Thursday, August 8, 2019

Ocean Heatwaves That Instantly Kill Coral Are Getting Worse, Scientists Warn

Humans have long been complicit in the degradation of coral reefs through extensive land-use, pollution, and climate change. Soaring temperatures make corals more likely to bleach (or expel their symbiotic algae) and the acidifying oceans eat away at coral skeletons.

But climate change is exacerbating a threat much worse than bleaching for corals; one that causes immediate death.

A study published Thursday in Current Biology warns that extreme marine heatwaves present “a distinct biological phenomenon from bleaching events,” according to the study’s authors, led by William Leggat, a coral reef expert at the University of Newcastle in Australia.

“Our study provides compelling evidence for the urgent need for society to execute global and local efforts to mitigate climate change for the protection of coral reef ecosystems,” the team said in the paper.

Leggat and his colleagues began to examine the isolated effects of rapid temperature spikes on coral reefs in the wake of a marine heatwave that struck Australia’s Great Barrier Reef in 2016. The event exposed about a third of the reef to temperatures that “exceeded the threshold for coral mortality,” the team said, resulting in 90 percent of the reef experiencing some degree of bleaching.

The researchers selected two coral species that were particularly hard hit by the 2016 heatwave: Pocillopora damicornis and Acropora aspera. In laboratory conditions, they exposed the corals to simulations of the rapid temperature increases experienced by the reefs in the wild.

They found that when severe warming hits the ocean, coral colonies can completely collapse in just days. The corals lose their tissues, exposing their skeletons. Then, microbes come in and cover them, creating a film that rapidly dissolves their skeleton.

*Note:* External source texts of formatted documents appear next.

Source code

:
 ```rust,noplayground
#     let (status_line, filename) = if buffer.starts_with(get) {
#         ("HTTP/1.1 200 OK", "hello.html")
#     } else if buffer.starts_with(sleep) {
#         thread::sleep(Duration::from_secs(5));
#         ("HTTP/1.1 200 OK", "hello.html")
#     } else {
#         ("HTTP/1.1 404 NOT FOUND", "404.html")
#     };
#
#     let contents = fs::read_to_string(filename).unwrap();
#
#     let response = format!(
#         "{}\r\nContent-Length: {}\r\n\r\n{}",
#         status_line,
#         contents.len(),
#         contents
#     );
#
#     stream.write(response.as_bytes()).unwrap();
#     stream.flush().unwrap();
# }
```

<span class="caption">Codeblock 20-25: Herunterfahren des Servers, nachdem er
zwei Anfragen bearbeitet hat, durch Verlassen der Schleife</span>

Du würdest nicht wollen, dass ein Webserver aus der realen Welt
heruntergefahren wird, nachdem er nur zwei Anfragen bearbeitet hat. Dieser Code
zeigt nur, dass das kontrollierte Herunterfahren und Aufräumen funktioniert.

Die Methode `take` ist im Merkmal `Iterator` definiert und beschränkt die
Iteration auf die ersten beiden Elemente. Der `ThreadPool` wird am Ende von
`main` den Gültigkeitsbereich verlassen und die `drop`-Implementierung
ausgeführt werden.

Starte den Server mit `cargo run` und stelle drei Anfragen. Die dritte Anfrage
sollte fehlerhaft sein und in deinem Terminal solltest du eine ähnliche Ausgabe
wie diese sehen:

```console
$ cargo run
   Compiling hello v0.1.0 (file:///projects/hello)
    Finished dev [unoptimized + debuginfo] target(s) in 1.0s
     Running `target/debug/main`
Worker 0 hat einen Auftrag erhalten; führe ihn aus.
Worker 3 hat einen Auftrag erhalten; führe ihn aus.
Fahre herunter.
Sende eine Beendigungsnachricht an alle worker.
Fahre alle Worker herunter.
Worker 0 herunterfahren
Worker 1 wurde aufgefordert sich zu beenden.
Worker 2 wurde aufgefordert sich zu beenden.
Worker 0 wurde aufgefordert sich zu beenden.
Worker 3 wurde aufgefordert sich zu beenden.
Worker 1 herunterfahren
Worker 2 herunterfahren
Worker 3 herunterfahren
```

In other words, severe heatwaves don’t kill reefs slowly. Instead, the colony immediately dies, the skeleton dissolves, and the whole structure collapses.

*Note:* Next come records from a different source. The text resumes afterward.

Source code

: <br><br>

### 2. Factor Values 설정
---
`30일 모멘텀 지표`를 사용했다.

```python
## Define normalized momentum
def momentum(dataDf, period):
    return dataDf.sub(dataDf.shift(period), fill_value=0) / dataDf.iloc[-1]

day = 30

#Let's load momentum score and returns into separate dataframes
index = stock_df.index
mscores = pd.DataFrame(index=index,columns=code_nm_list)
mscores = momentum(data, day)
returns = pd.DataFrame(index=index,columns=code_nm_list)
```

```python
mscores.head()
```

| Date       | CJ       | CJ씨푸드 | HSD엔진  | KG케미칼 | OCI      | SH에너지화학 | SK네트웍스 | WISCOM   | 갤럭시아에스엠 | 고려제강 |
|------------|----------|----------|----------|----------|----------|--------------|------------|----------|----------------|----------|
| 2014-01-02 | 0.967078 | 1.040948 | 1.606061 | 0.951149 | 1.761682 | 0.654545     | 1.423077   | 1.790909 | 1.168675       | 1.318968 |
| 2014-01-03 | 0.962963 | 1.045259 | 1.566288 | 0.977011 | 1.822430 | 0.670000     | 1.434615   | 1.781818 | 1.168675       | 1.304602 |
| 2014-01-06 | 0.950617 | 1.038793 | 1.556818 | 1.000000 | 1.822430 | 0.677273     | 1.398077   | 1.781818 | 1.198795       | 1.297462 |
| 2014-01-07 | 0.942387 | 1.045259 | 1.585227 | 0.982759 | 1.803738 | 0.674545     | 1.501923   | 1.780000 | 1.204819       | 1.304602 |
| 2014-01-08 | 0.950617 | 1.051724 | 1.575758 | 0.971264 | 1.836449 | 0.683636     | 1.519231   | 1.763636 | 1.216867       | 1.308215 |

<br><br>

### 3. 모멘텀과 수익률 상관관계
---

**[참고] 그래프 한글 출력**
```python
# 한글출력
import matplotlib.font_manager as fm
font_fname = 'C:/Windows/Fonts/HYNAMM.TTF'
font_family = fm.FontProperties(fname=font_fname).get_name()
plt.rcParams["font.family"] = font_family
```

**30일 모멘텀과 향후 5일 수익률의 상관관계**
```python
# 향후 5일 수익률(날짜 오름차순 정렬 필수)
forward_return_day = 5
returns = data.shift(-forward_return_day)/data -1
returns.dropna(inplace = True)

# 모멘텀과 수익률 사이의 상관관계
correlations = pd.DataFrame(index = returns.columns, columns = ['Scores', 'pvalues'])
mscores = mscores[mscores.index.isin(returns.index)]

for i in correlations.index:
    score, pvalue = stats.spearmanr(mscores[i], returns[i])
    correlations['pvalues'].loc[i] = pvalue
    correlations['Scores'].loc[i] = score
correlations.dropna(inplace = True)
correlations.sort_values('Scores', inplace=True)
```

"This work provides very clear evidence that the intense heatwave conditions, which are now becoming a feature of bleaching events, are far more severe and are changing how we understand the impact of climate change on coral reefs and the consequences of severe heatwave events," said Leggat in a statement.

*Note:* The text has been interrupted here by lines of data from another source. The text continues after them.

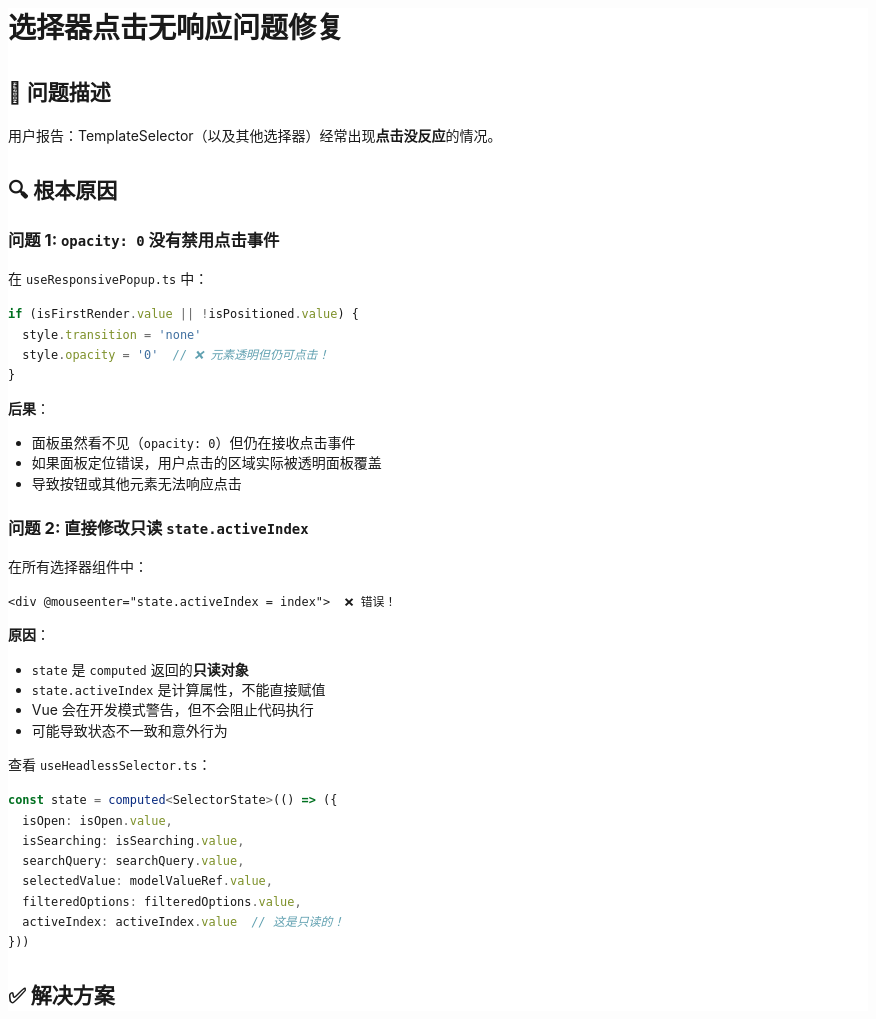 # 选择器点击无响应问题修复

## 🐛 问题描述

用户报告：TemplateSelector（以及其他选择器）经常出现**点击没反应**的情况。

## 🔍 根本原因

### 问题 1: `opacity: 0` 没有禁用点击事件

在 `useResponsivePopup.ts` 中：

```typescript
if (isFirstRender.value || !isPositioned.value) {
  style.transition = 'none'
  style.opacity = '0'  // ❌ 元素透明但仍可点击！
}
```

**后果**：
- 面板虽然看不见（`opacity: 0`）但仍在接收点击事件
- 如果面板定位错误，用户点击的区域实际被透明面板覆盖
- 导致按钮或其他元素无法响应点击

### 问题 2: 直接修改只读 `state.activeIndex`

在所有选择器组件中：

```vue
<div @mouseenter="state.activeIndex = index">  ❌ 错误！
```

**原因**：
- `state` 是 `computed` 返回的**只读对象**
- `state.activeIndex` 是计算属性，不能直接赋值
- Vue 会在开发模式警告，但不会阻止代码执行
- 可能导致状态不一致和意外行为

查看 `useHeadlessSelector.ts`：

```typescript
const state = computed<SelectorState>(() => ({
  isOpen: isOpen.value,
  isSearching: isSearching.value,
  searchQuery: searchQuery.value,
  selectedValue: modelValueRef.value,
  filteredOptions: filteredOptions.value,
  activeIndex: activeIndex.value  // 这是只读的！
}))
```

## ✅ 解决方案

Failure to curb global heating, which is amplifying these extreme heatwaves, would be devastating not only to reef ecosystems around the world, the team said, but also to the estimated half-billion people who directly rely on coral reefs for food and livelihood.

The new study adds to the already massive body of research establishing the dire consequences of the climate crisis for the planet and its lifeforms—including humans. To curb the damage to reefs in the future, it will be necessary to drastically reduce greenhouse gas emissions that are driving global heating, and ensure surviving reefs are adequately protected from human pressures.